- **TASK REQUIREMENTS**
Copy out every line of the material below word for word, but leave out the pictures.

- **SUPPLIED DATA**
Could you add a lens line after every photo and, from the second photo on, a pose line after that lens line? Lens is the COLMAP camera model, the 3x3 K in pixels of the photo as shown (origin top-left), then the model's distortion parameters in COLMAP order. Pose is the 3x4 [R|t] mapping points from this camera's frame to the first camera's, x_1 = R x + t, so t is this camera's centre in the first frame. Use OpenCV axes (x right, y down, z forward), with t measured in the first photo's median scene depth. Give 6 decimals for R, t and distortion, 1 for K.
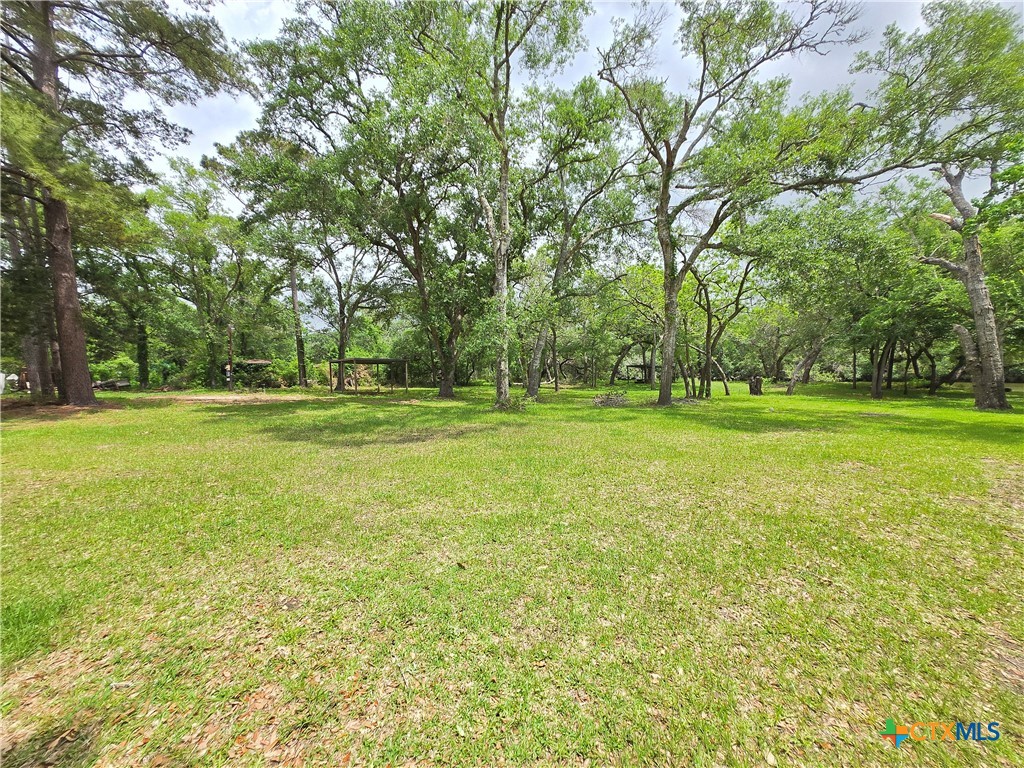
lens RADIAL K [[404.8, 0, 516.3], [0, 404.8, 384.2], [0, 0, 1]] dist [0.000607, -0.000709]
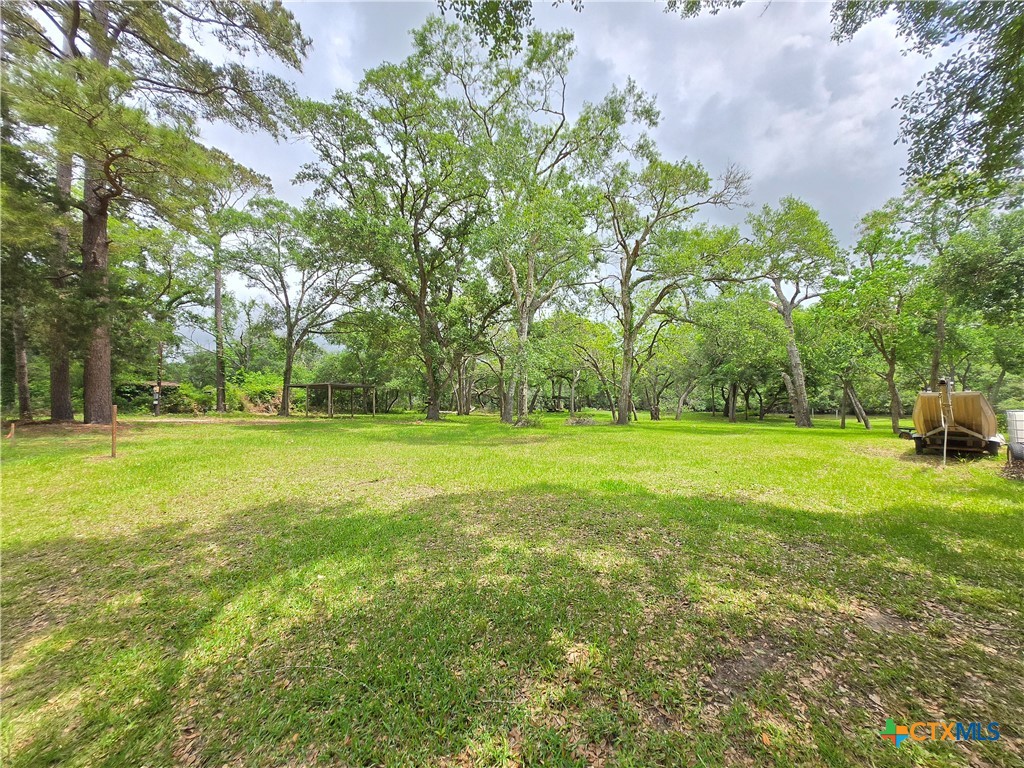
lens RADIAL K [[404.8, 0, 516.3], [0, 404.8, 384.2], [0, 0, 1]] dist [0.000607, -0.000709]
pose [[0.953130, 0.028212, 0.301244, -0.294685], [-0.004741, 0.996914, -0.078362, 0.020822], [-0.302525, 0.073261, 0.950322, -0.138693]]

- **RESPONSE TO THE TASK**
Could you add a lens line after every photo and, from the second photo on, a pose line after that lens line? Lens is the COLMAP camera model, the 3x3 K in pixels of the photo as shown (origin top-left), then the model's distortion parameters in COLMAP order. Pose is the 3x4 [R|t] mapping points from this camera's frame to the first camera's, x_1 = R x + t, so t is this camera's centre in the first frame. Use OpenCV axes (x right, y down, z forward), with t measured in the first photo's median scene depth. Give 6 decimals for R, t and distortion, 1 for K.
lens RADIAL K [[404.8, 0, 516.3], [0, 404.8, 384.2], [0, 0, 1]] dist [0.000607, -0.000709]
lens RADIAL K [[404.8, 0, 516.3], [0, 404.8, 384.2], [0, 0, 1]] dist [0.000607, -0.000709]
pose [[0.953130, 0.028212, 0.301244, -0.294685], [-0.004741, 0.996914, -0.078362, 0.020822], [-0.302525, 0.073261, 0.950322, -0.138693]]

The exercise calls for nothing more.